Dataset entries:
########

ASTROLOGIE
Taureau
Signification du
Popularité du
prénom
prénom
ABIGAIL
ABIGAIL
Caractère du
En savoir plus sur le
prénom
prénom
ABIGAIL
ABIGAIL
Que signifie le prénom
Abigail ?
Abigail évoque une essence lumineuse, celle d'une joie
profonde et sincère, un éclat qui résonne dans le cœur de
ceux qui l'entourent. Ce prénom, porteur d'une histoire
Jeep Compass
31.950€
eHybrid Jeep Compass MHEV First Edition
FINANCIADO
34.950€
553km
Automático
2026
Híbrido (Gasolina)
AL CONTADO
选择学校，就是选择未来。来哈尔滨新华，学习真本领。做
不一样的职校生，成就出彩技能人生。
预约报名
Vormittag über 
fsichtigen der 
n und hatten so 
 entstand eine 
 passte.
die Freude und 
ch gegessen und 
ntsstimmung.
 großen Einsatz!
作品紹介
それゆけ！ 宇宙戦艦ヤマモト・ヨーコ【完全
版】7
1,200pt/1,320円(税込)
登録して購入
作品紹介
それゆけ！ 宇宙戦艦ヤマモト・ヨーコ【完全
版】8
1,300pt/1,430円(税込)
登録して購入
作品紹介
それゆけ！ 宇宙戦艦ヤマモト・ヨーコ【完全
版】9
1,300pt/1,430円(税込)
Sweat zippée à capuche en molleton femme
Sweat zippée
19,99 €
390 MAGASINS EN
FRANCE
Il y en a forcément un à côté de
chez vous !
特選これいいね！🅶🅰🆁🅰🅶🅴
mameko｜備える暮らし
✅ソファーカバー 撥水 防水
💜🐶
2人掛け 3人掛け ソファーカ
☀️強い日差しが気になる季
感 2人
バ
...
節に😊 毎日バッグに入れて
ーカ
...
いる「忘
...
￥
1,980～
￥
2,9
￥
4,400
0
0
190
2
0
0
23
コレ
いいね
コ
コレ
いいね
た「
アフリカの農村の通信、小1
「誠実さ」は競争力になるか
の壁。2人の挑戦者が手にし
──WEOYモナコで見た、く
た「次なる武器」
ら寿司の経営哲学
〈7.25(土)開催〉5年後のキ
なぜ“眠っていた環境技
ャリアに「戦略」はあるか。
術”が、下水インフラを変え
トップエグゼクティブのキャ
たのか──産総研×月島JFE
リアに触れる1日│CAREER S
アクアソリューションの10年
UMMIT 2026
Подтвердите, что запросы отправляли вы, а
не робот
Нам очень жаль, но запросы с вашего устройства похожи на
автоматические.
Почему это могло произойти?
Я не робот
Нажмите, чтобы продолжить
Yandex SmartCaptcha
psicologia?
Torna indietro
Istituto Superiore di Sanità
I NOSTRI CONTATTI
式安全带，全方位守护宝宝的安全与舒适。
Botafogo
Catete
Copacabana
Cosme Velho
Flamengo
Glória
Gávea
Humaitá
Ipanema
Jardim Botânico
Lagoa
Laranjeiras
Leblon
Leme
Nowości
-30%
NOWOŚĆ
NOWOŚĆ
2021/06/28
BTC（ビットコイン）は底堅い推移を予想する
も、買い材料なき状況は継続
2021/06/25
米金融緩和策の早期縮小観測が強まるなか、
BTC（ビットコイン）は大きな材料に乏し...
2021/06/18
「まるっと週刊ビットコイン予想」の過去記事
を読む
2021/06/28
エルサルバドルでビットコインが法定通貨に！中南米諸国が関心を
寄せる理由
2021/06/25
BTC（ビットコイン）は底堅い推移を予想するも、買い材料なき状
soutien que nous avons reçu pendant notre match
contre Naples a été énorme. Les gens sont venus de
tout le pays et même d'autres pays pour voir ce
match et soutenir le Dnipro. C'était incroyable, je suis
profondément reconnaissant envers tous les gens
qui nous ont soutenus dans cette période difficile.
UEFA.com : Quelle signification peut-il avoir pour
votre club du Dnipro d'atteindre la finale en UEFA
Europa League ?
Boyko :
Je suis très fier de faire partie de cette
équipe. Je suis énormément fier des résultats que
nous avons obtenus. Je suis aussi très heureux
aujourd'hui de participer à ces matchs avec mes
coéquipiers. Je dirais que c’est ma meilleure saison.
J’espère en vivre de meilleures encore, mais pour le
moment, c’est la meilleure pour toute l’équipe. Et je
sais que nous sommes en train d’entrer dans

########

# Task goal:
Nothing may be left out: return each entry exactly as it reads.

# Answer to this exercise:
ASTROLOGIE
Taureau
Signification du
Popularité du
prénom
prénom
ABIGAIL
ABIGAIL
Caractère du
En savoir plus sur le
prénom
prénom
ABIGAIL
ABIGAIL
Que signifie le prénom
Abigail ?
Abigail évoque une essence lumineuse, celle d'une joie
profonde et sincère, un éclat qui résonne dans le cœur de
ceux qui l'entourent. Ce prénom, porteur d'une histoire
Jeep Compass
31.950€
eHybrid Jeep Compass MHEV First Edition
FINANCIADO
34.950€
553km
Automático
2026
Híbrido (Gasolina)
AL CONTADO
选择学校，就是选择未来。来哈尔滨新华，学习真本领。做
不一样的职校生，成就出彩技能人生。
预约报名
Vormittag über 
fsichtigen der 
n und hatten so 
 entstand eine 
 passte.
die Freude und 
ch gegessen und 
ntsstimmung.
 großen Einsatz!
作品紹介
それゆけ！ 宇宙戦艦ヤマモト・ヨーコ【完全
版】7
1,200pt/1,320円(税込)
登録して購入
作品紹介
それゆけ！ 宇宙戦艦ヤマモト・ヨーコ【完全
版】8
1,300pt/1,430円(税込)
登録して購入
作品紹介
それゆけ！ 宇宙戦艦ヤマモト・ヨーコ【完全
版】9
1,300pt/1,430円(税込)
Sweat zippée à capuche en molleton femme
Sweat zippée
19,99 €
390 MAGASINS EN
FRANCE
Il y en a forcément un à côté de
chez vous !
特選これいいね！🅶🅰🆁🅰🅶🅴
mameko｜備える暮らし
✅ソファーカバー 撥水 防水
💜🐶
2人掛け 3人掛け ソファーカ
☀️強い日差しが気になる季
感 2人
バ
...
節に😊 毎日バッグに入れて
ーカ
...
いる「忘
...
￥
1,980～
￥
2,9
￥
4,400
0
0
190
2
0
0
23
コレ
いいね
コ
コレ
いいね
た「
アフリカの農村の通信、小1
「誠実さ」は競争力になるか
の壁。2人の挑戦者が手にし
──WEOYモナコで見た、く
た「次なる武器」
ら寿司の経営哲学
〈7.25(土)開催〉5年後のキ
なぜ“眠っていた環境技
ャリアに「戦略」はあるか。
術”が、下水インフラを変え
トップエグゼクティブのキャ
たのか──産総研×月島JFE
リアに触れる1日│CAREER S
アクアソリューションの10年
UMMIT 2026
Подтвердите, что запросы отправляли вы, а
не робот
Нам очень жаль, но запросы с вашего устройства похожи на
автоматические.
Почему это могло произойти?
Я не робот
Нажмите, чтобы продолжить
Yandex SmartCaptcha
psicologia?
Torna indietro
Istituto Superiore di Sanità
I NOSTRI CONTATTI
式安全带，全方位守护宝宝的安全与舒适。
Botafogo
Catete
Copacabana
Cosme Velho
Flamengo
Glória
Gávea
Humaitá
Ipanema
Jardim Botânico
Lagoa
Laranjeiras
Leblon
Leme
Nowości
-30%
NOWOŚĆ
NOWOŚĆ
2021/06/28
BTC（ビットコイン）は底堅い推移を予想する
も、買い材料なき状況は継続
2021/06/25
米金融緩和策の早期縮小観測が強まるなか、
BTC（ビットコイン）は大きな材料に乏し...
2021/06/18
「まるっと週刊ビットコイン予想」の過去記事
を読む
2021/06/28
エルサルバドルでビットコインが法定通貨に！中南米諸国が関心を
寄せる理由
2021/06/25
BTC（ビットコイン）は底堅い推移を予想するも、買い材料なき状
soutien que nous avons reçu pendant notre match
contre Naples a été énorme. Les gens sont venus de
tout le pays et même d'autres pays pour voir ce
match et soutenir le Dnipro. C'était incroyable, je suis
profondément reconnaissant envers tous les gens
qui nous ont soutenus dans cette période difficile.
UEFA.com : Quelle signification peut-il avoir pour
votre club du Dnipro d'atteindre la finale en UEFA
Europa League ?
Boyko :
Je suis très fier de faire partie de cette
équipe. Je suis énormément fier des résultats que
nous avons obtenus. Je suis aussi très heureux
aujourd'hui de participer à ces matchs avec mes
coéquipiers. Je dirais que c’est ma meilleure saison.
J’espère en vivre de meilleures encore, mais pour le
moment, c’est la meilleure pour toute l’équipe. Et je
sais que nous sommes en train d’entrer dans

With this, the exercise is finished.